### STUDY TEXT
The PUF family of RNA-binding proteins: does evolutionarily conserved structure equal conserved function?

Abstract

Drosophila Pumilio (Pum) protein is a founder member of a novel family of RNA-binding proteins, known as the PUF family. The PUF proteins constitute an evolutionarily highly conserved family of proteins present from yeast to humans and plants, and are characterized by a highly conserved C-terminal RNA-binding domain, composed of eight tandem repeats. The conserved biochemical features and genetic function of PUF family members have emerged from studies of model organisms. PUF proteins bind to related sequence motifs in the 3' untranslated region (3'UTR) of specific target mRNAs and repress their translation. Frequently, PUF proteins function asymmetrically to create protein gradients, thus causing asymmetric cell division and regulating cell fate specification. Thus, it was recently proposed that the primordial role of PUF proteins is to sustain mitotic proliferation of stem cells. Here we review the evolution, conserved genetic and biochemical properties of PUF family of proteins, and discuss protein interactions, upstream regulators and downstream targets of PUF proteins. We also suggest that a conserved mechanism of PUF function extends to the newly described mammalian members of the PUF family (human PUM1 and PUM2, and mouse Pum1 and Pum2), that show extensive homology to Drosophila Pum, and could have an important role in cell development, fate specification and differentiation.

### ASSIGNMENT
Please copy out the PUF protein abstract above in full, word for word.

### EXTRACTED ENTRIES
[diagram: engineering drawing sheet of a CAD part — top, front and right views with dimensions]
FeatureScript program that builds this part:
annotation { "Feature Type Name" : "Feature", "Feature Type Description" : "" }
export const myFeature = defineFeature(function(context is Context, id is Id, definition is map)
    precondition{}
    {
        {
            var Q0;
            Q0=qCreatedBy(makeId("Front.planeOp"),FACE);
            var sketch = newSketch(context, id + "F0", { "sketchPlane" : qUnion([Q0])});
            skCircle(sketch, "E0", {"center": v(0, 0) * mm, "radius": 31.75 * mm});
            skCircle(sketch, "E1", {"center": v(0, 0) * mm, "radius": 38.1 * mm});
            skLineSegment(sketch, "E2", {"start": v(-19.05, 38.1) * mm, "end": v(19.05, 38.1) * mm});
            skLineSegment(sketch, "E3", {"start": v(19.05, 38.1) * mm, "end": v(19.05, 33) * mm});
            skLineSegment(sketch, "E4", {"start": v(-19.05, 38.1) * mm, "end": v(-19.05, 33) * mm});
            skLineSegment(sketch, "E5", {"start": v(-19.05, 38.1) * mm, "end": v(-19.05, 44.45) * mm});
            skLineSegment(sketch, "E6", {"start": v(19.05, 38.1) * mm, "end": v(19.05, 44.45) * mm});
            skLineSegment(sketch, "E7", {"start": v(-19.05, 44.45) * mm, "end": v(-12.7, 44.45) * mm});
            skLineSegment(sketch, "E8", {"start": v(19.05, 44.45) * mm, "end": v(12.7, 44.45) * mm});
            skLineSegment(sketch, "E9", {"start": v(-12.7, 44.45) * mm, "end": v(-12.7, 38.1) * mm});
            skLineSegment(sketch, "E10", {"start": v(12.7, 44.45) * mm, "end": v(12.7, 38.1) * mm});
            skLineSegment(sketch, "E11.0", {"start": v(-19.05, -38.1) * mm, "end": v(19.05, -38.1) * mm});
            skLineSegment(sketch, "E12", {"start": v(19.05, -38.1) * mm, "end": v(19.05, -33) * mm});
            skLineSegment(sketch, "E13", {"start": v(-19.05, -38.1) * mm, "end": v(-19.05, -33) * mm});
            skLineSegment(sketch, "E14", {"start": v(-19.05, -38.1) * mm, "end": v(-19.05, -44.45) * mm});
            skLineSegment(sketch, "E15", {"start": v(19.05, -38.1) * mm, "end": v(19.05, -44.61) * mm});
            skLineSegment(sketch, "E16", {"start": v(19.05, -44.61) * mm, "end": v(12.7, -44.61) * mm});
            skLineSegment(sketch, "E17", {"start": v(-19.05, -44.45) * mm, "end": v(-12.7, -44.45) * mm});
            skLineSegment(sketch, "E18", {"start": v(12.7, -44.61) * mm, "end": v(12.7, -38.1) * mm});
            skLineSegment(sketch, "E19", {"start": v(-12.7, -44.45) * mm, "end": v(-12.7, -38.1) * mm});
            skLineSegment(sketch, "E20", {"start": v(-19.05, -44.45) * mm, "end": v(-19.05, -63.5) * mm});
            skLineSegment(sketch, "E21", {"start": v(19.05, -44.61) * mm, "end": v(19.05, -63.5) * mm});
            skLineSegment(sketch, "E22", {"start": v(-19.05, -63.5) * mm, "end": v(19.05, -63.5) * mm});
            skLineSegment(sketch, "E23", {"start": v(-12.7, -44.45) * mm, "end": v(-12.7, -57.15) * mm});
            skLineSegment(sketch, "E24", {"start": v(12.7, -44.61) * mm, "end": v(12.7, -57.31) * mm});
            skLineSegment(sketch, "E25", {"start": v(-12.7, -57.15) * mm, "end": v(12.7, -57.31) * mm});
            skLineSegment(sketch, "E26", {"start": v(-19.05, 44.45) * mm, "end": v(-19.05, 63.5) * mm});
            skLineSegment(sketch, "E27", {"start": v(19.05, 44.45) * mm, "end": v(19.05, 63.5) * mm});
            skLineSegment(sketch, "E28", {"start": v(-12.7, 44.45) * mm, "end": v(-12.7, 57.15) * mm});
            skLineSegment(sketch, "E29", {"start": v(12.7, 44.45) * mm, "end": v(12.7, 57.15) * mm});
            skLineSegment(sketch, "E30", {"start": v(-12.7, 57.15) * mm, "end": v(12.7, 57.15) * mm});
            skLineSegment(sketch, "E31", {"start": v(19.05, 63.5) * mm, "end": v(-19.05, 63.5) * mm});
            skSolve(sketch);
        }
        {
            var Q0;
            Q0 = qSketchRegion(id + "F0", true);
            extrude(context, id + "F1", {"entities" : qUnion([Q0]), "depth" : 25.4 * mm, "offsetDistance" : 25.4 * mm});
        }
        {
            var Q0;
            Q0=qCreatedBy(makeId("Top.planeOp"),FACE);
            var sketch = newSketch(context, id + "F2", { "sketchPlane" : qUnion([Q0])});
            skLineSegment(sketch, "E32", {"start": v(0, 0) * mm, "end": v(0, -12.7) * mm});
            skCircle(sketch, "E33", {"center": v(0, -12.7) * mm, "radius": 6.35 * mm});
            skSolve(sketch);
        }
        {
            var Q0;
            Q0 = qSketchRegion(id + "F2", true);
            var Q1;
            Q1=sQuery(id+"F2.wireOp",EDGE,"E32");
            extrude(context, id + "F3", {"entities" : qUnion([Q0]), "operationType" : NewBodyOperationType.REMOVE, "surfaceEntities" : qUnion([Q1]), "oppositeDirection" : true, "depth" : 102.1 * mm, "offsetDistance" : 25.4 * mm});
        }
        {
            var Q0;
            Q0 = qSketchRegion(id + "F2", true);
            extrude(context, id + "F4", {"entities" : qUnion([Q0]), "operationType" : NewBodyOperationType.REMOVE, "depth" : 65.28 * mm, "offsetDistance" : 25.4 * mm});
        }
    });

### SOLVED EXERCISE
The PUF family of RNA-binding proteins: does evolutionarily conserved structure equal conserved function?

Abstract

Drosophila Pumilio (Pum) protein is a founder member of a novel family of RNA-binding proteins, known as the PUF family. The PUF proteins constitute an evolutionarily highly conserved family of proteins present from yeast to humans and plants, and are characterized by a highly conserved C-terminal RNA-binding domain, composed of eight tandem repeats. The conserved biochemical features and genetic function of PUF family members have emerged from studies of model organisms. PUF proteins bind to related sequence motifs in the 3' untranslated region (3'UTR) of specific target mRNAs and repress their translation. Frequently, PUF proteins function asymmetrically to create protein gradients, thus causing asymmetric cell division and regulating cell fate specification. Thus, it was recently proposed that the primordial role of PUF proteins is to sustain mitotic proliferation of stem cells. Here we review the evolution, conserved genetic and biochemical properties of PUF family of proteins, and discuss protein interactions, upstream regulators and downstream targets of PUF proteins. We also suggest that a conserved mechanism of PUF function extends to the newly described mammalian members of the PUF family (human PUM1 and PUM2, and mouse Pum1 and Pum2), that show extensive homology to Drosophila Pum, and could have an important role in cell development, fate specification and differentiation.